# [LISTA DE TAREFAS]
- 1) Segundo o texto sobre Arthurzim, em que lugar ele mora?
- 2) Imprima o trecho do texto sobre Arthurzim que começa em "Arthurzim, 21, está" e segue até "ainda será lançado.".
- 3) Dê continuidade ao texto sobre Arthurzim a partir da última frase dele.

# [TEXTO SELECIONADO]

● ● ●

Trapper cearense Arthurzim se destaca e faz parcerias com grandes nomes do trap e Whindersson Nunes

Autor de "Sessão de Cria", o cearense acumula milhões de visualizações no YouTube e topo entre as músicas "Virais De Fortaleza" no Spotify

Escrito por Ideídes Guedes , ideides.guedes@svm.com.br
Arthurzim
Legenda: Arthurzim, 21, é trapper cearense
Foto: Thiago Gadelha

Arthurzim, 21, está sendo apresentado a um mundo que até pouco tempo desconhecia. Aprendeu como funciona uma apresentação de um show, se aproximou de artistas que são ídolos, descobriu a sensação de ser parado por um fã. O jovem morador do Conjunto Esperança, que começou a fazer música com auxilio de tutoriais do Youtube, já estabeleceu parcerias com Matuê, cantou com o carioca L7nnon e até com o comediante Whindersson Nunes, em projeto que ainda será lançado.

● ● ●

# [REGISTROS FORNECIDOS]
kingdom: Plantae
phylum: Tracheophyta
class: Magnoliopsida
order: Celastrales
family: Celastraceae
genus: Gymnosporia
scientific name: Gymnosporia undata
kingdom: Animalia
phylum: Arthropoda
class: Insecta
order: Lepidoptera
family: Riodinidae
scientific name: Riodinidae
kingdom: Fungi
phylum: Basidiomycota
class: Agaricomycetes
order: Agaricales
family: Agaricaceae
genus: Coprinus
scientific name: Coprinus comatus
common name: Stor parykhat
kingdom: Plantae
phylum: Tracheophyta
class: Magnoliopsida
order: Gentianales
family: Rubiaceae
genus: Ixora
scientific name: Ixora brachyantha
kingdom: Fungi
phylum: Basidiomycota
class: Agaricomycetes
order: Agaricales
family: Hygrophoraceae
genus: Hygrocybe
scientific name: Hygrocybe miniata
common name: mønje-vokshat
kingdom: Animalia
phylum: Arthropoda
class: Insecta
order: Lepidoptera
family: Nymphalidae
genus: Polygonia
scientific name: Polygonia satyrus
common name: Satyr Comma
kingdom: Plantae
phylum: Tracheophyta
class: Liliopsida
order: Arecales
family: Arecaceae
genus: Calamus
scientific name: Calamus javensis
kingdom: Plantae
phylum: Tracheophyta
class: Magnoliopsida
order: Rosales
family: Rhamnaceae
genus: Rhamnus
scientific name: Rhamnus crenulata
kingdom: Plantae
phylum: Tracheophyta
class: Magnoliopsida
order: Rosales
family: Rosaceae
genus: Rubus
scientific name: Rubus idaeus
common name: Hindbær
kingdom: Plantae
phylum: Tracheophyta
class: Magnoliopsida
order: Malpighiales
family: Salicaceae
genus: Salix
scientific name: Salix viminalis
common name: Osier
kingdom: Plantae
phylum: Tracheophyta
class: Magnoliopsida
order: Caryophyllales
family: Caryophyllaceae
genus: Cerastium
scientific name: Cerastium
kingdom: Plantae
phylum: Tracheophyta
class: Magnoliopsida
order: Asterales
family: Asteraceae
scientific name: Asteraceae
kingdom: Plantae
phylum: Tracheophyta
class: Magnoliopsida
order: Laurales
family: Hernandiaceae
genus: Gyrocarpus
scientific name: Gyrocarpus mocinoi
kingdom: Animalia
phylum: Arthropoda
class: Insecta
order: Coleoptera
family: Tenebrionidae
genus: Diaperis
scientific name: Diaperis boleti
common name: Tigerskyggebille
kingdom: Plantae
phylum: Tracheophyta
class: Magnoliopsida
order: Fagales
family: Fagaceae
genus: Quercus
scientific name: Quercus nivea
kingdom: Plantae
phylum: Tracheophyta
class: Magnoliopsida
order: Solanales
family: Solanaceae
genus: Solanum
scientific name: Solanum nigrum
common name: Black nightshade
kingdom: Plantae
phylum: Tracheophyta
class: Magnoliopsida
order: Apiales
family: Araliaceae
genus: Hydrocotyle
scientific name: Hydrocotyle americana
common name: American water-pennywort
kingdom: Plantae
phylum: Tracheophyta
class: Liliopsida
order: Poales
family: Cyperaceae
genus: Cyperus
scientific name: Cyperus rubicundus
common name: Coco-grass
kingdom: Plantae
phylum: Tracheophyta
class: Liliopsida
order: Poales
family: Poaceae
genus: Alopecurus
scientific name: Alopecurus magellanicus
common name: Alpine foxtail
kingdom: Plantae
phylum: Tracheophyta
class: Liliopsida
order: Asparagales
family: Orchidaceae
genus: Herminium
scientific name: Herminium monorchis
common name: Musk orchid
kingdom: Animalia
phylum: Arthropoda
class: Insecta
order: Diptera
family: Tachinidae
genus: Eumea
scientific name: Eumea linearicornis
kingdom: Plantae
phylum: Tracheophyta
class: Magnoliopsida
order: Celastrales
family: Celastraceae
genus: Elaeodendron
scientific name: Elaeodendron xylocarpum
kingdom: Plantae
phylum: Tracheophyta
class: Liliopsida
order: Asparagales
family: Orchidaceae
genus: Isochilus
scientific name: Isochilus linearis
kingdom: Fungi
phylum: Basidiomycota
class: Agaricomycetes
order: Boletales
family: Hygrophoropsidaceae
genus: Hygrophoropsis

● ● ●

# [RESULTADOS DAS TAREFAS]
- 1) No Conjunto Esperança.

- 2)
Arthurzim, 21, está sendo apresentado a um mundo que até pouco tempo desconhecia. Aprendeu como funciona uma apresentação de um show, se aproximou de artistas que são ídolos, descobriu a sensação de ser parado por um fã. O jovem morador do Conjunto Esperança, que começou a fazer música com auxilio de tutoriais do Youtube, já estabeleceu parcerias com Matuê, cantou com o carioca L7nnon e até com o comediante Whindersson Nunes, em projeto que ainda será lançado.

- 3)
"Calabouço", a música de trabalho mais recente, é número um na playlist ‘Virais de Fortaleza’, no Spotify, pela terceira semana seguida. Animado pelo sucesso, ele tenta convencer os amigos da ‘quebrada’ a seguirem seu exemplo. Para o trapper, a música é uma forma de fugir do crime.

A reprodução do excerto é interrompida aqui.